Duas funcionárias do Instituto São José, em Rio Branco, morreram após intervirem durante um ataque a tiros registrado dentro da unidade de ensino. As vítimas foram identificadas como Raquel Sales Feitosa, de 36 anos, e Alzenir Pereira da Silva, de 53, que atuavam na escola.

Segundo informações reunidas pelas autoridades, as servidoras tentaram impedir que um adolescente de 13 anos, apontado como autor dos disparos, chegasse até uma sala de aula onde havia estudantes. Durante a tentativa de contenção, as duas foram atingidas e morreram ainda no local.

O episódio também deixou outras duas pessoas feridas. Uma aluna de 11 anos foi atingida na perna, e outra funcionária foi baleada no pé. As vítimas receberam atendimento de equipes de emergência e foram encaminhadas ao Pronto-Socorro de Rio Branco.

Ato de coragem evitou tragédia maior

A ação de Raquel e Alzenir passou a ser vista como um gesto de coragem diante de uma situação extrema. Conforme as informações iniciais, as duas tentaram barrar o avanço do adolescente armado antes que ele chegasse aos estudantes que estavam dentro da sala de aula.

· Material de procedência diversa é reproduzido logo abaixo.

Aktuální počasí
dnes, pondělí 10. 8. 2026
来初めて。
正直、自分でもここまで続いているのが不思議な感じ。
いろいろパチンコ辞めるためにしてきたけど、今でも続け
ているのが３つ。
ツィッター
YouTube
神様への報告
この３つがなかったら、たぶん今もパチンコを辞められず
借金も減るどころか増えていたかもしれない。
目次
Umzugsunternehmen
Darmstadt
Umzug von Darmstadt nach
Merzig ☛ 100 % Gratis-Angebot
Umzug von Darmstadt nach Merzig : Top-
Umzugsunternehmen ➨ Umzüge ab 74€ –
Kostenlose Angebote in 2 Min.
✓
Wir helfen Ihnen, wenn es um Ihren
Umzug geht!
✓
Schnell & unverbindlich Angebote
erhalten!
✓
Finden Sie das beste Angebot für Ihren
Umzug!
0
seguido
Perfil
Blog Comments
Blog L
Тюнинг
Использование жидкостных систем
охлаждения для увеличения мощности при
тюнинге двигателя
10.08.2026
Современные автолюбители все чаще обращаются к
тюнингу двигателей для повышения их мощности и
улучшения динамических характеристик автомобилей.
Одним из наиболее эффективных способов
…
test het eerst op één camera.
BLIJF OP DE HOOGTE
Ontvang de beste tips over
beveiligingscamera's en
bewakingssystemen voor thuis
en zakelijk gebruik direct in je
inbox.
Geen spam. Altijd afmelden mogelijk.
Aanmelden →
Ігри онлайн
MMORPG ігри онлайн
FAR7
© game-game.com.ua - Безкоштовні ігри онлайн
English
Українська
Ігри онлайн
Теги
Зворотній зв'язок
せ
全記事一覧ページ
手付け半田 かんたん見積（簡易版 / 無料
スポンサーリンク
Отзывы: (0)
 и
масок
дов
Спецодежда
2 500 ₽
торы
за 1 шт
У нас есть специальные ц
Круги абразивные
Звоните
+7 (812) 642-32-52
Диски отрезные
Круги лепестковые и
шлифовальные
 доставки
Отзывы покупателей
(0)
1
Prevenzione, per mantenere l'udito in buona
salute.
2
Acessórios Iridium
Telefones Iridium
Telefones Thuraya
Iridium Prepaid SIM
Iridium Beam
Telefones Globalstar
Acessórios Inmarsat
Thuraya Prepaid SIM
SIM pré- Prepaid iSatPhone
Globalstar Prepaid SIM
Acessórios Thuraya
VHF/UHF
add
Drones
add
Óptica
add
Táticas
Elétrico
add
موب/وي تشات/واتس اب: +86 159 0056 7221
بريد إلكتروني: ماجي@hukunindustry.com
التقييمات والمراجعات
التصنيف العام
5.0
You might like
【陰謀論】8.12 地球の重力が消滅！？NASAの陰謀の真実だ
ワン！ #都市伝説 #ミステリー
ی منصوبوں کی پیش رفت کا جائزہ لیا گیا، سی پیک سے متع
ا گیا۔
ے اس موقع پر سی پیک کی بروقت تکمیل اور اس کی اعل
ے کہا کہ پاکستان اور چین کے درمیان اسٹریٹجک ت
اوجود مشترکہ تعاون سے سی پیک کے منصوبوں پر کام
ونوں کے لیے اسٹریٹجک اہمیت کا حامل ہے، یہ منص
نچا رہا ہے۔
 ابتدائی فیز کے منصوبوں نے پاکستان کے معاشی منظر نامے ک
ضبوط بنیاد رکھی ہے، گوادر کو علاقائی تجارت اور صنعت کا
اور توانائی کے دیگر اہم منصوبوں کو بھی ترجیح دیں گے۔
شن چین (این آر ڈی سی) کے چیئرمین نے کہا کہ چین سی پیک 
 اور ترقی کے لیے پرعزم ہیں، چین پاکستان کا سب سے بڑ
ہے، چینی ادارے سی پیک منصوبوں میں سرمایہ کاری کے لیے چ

Em ataques a escolas, segundos podem fazer diferença. A atitude das funcionárias, segundo a dinâmica relatada, pode ter impedido que o agressor alcançasse mais crianças. A morte das servidoras causou comoção entre familiares, colegas de trabalho, alunos e moradores da capital acreana.

O colégio foi isolado para a realização dos trabalhos periciais. A Polícia Civil assumiu a investigação e busca esclarecer as circunstâncias do ataque, a motivação do crime e como o adolescente teve acesso à arma utilizada nos disparos.

Arma pertencia ao padrasto

Após o ataque, o adolescente foi apreendido pelas autoridades. De acordo com a polícia, a arma de fogo usada por ele pertencia ao padrasto, que acabou detido. Esse ponto deve ser um dos principais elementos da investigação, especialmente sobre guarda, acesso e responsabilidade pelo armamento.

Até o momento, não havia atualização oficial sobre o estado de saúde da aluna de 11 anos e da funcionária ferida. Ambas foram socorridas e levadas para atendimento médico. A comunidade escolar aguarda novas informações sobre a recuperação das vítimas sobreviventes.

Raquel Sales Feitosa e Alzenir Pereira da Silva morreram tentando proteger alunos em um ambiente que deveria ser de segurança, aprendizado e convivência. O caso deixa luto, revolta e um forte alerta sobre violência em escolas, controle de armas e proteção de crianças.